While almost every EHR on the market offers HIPAA security & safeguards, not all of them provide the functionality to support 42 CFR Part 2. For many Substance Use facilities, HIPAA’s not enough! If you’re a clinician that offers treatment for SUDs (Substance Use Disorder), you probably have to adhere to the stricter mandates of 42 CFR Part 2 – and need an EHR program that can support these protocols.
Along with HIPAA, 42 CFR (US Federal Code of Regulations), Part 2 aims to protect the confidentiality of those receiving treatment of SUDs by prohibiting unauthorized disclosures of patient records, except in limited circumstances.
Because it applies to any individual or entity that is federally assisted and provides alcohol or drug use diagnosis, treatment, or referral for treatment (42 CFR § 2.11), it applies to many drug and alcohol treatment providers & programs.

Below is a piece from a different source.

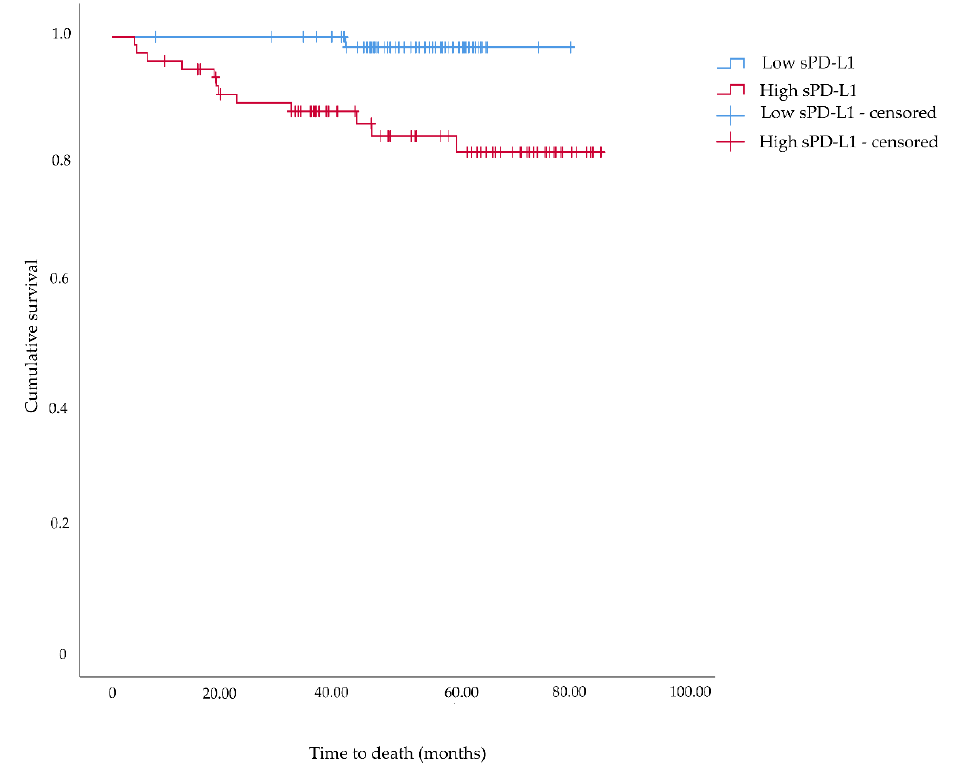
Figure 5. Kaplan–Meier survival plot for association of serum levels of soluble programmed death ligand 1 (sPD-L1) and cancer-specific survival among patients diagnoses with renal cell carcinoma.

Part 2 recognizes the sensitivity of SUD patient records by requiring a special court order, before turning over client records, in response to a subpoena, search warrant, or law enforcement request.
HIPAA applies to organizations that transmit or receive billing data electronically and is generally less prohibitive in sharing PHI than Part 2:
// One of the most important differences between Part 2 and HIPAA is the privacy protections for patient records in criminal & civil legal proceedings, as outlined above. Unlike other types of protected health information, SUD records may expose a patient to criminal liability or other negative legal consequences that HIPAA does not protect against.

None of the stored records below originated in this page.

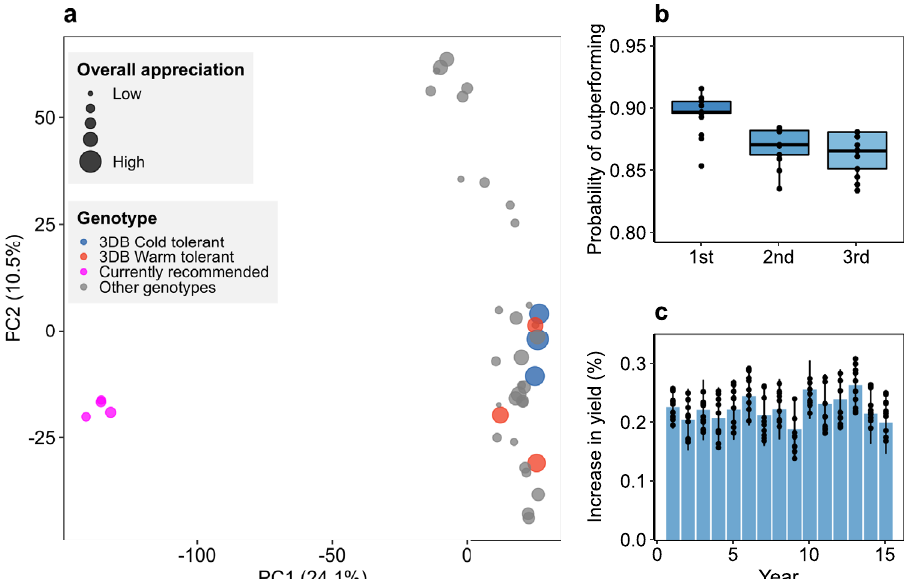
Fig. 2 Selection of durum wheat ( Triticum durum Desf.) genotypes based on 3D-breeding. a Principal component coordinates of the genetic diversity of tested genotypes. Pink dots represent the varieties currently recommended for the area of study. 3DB Cold tolerant (blue) represents the top 3 genotypes selected by 3D-breeding in cold areas (minimum night temperature <11.5 °C). 3DB Warm tolerant (red) represents the top 3 genotypes selected by 3D-breeding in warm areas (minimum night temperature >11.5 °C). Size of dots represents the performance of genotypes in farmer fi elds as overall appreciation (OA). b Probability of outperforming improved varieties currently recommended by using genotype selection generated by 3D-breeding with OA. The panel shows the probability of the top 3 genotypes in a given location in outperforming the improved variety recommended for that location. c Expected increase in yield across 15 consecutive growing seasons (2001 to 2015) for genotype selection from 3D-breeding. n = 1,165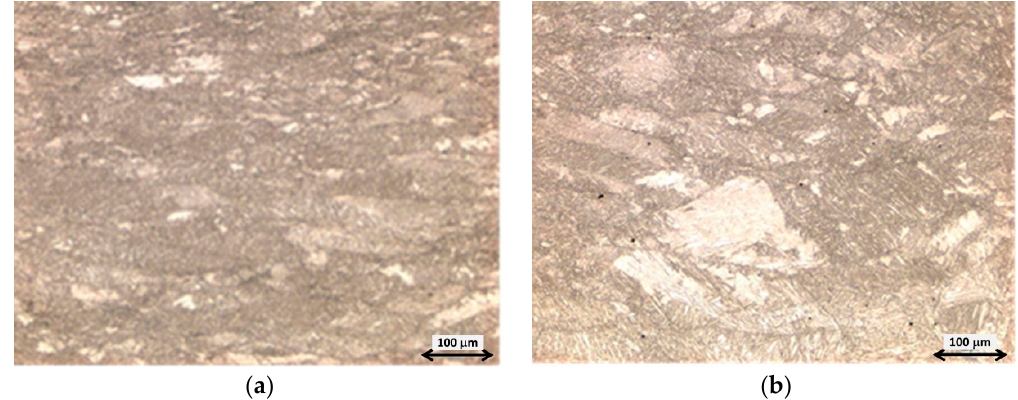
Figure 6. Microstructure before the next to last deformations for the Nb steel ( a ) and the NbMo steel ( b ).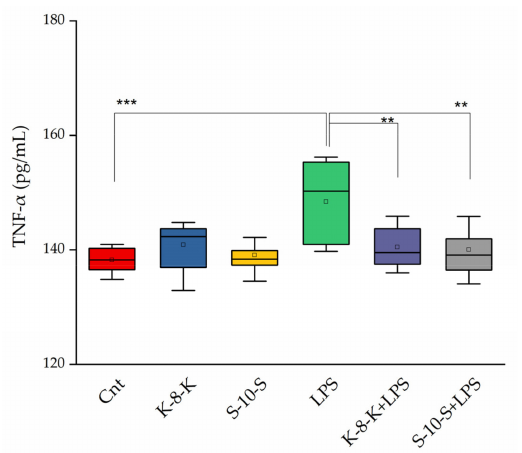
Figure 5. Effect of K-8-K and S-10-S on the inflammatory response in Caco-2 cells treated with 0.01 mg/mL LPS. The levels of TNF- α were measured by ELISA assay in supernatants of Caco-2 cells grown for 14 days and pretreated with the peptides (0.05 mg/mL) for 24 h. Here, 0.01 mg/mL LPS was used as inflammatory stimulus. Means of at least three replicates estimated in duplicate were compared (*** p < 0.001, ** p < 0.01). Cnt: untreated cells.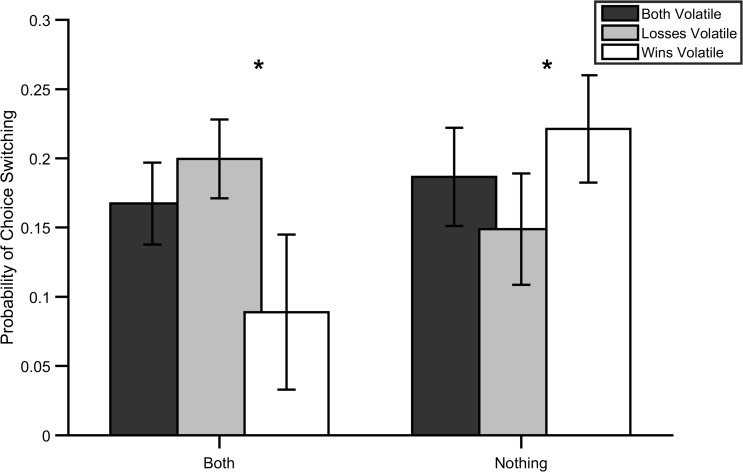
Analysis of switching behaviour in the learning task.The learning task includes both positive and negative outcomes which are independent of each other. As a result the task contains trials in which both positive and negative outcome encourage the same behaviour in future trials (e.g. when the win is associated with shape A and the loss with shape B, both outcomes encourage selection of shape A in the following trial) as well as trials in which the positive and negative outcomes act in opposition (e.g. when both outcomes are associated with shape A, then the win outcome encourages selection of shape A in the next trial and the loss outcome encourages selection of shape B). This second type of trial provides a simple and sensitive means of assessing how the volatility manipulations alters the impact of win and loss outcomes on choice behaviour in the task blocks. Specifically an increased influence of win outcomes (e.g. when wins are volatile) should lead to: (a) A decreased tendency to change (shift) choice when both win and loss outcomes are associated with the chosen shape in the current trial and (b) An increased tendency to change (shift) choice when both win and loss outcomes are associated with the unchosen shape in the current trial. This analysis does not depend on any formal model and thus can be used to complement the model based analysis reported in the main paper. We calculated the proportion of shift trials separately for trials in which both outcomes were associated with the chosen (‘both’) or unchosen (‘nothing’) shape for each of the three blocks (dark columns = both informative; grey columns = losses informative; white columns = wins informative). Consistent with the model based analysis, there was a significant interaction between trial type and block (F(1,28)=10.52, p=0.003). Participants switched significantly less frequently when both outcomes were associated with the chosen option in the win relative to loss informative blocks (F(1,28)=6.1, p=0.02) and switched significantly more frequently when both outcomes were associated with the unchosen option in the win relative to loss informative blocks (F(1,28)=4.69, p=0.04). This indicates that the results reported in the main paper are unlikely to be dependent on the exact form of the behavioural model used to derive the learning rate parameter. Bars represent mean (SEM) probability of switching choice in subsequent trial. *=p < 0.05 for comparison between win informative and loss informative blocks.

// HIPAA allows disclosures of SUD treatment information to health plans without the patient’s consent – including those entities with collections, fundraising, consumer reporting, and underwriting functions.
This means that that people undergoing alcohol and/or drug treatment may be more likely to lose health insurance or even their employment. Part 2 requires client consent authorizing disclosure of SUD records for treatment, payment, or healthcare operations.
// Unlike Part 2, HIPAA provides no meaningful protections against civil litigants obtaining SUD treatment information for use in court proceedings, which means that patients in the process of divorce or child custody proceedings are more likely to lose legal custody of their children, even if they are doing well in treatment.
// Under HIPAA, anyone who receives confidential SUD information, even with the patient’s written consent, could re-disclose the information to others without the patient’s knowledge or permission. This re-disclosed data could cause the client to experience unnecessary stigma and negative consequences, such as loss of employment, incarceration, and/or loss of housing.
Part 2 was designed to protect information that identifies a person as an SUD patient. As a result, it provides greater protection, support, and motivation for individuals to seek out and stay in alcohol or drug treatment.
People living with SUDs continue to experience stigma, discrimination, and serious negative consequences when treatment information is disclosed without their knowledge or consent. These consequences include arrest, prosecution, and incarceration, as well as loss of housing, child custody, employment, insurance, and public benefits.
It’s not surprising, then, that many people report that confidentiality is one of their top concerns before entering treatment for SUDs. Public health experts agree that people living with SUDs are more likely to seek out – and stay in – treatment if they can trust that their treatment records will be protected.
In light of the current national opioid crisis, now more than ever – people living with SUDs depend on Part 2’s protections to stay and complete their treatment without fear of negative consequences.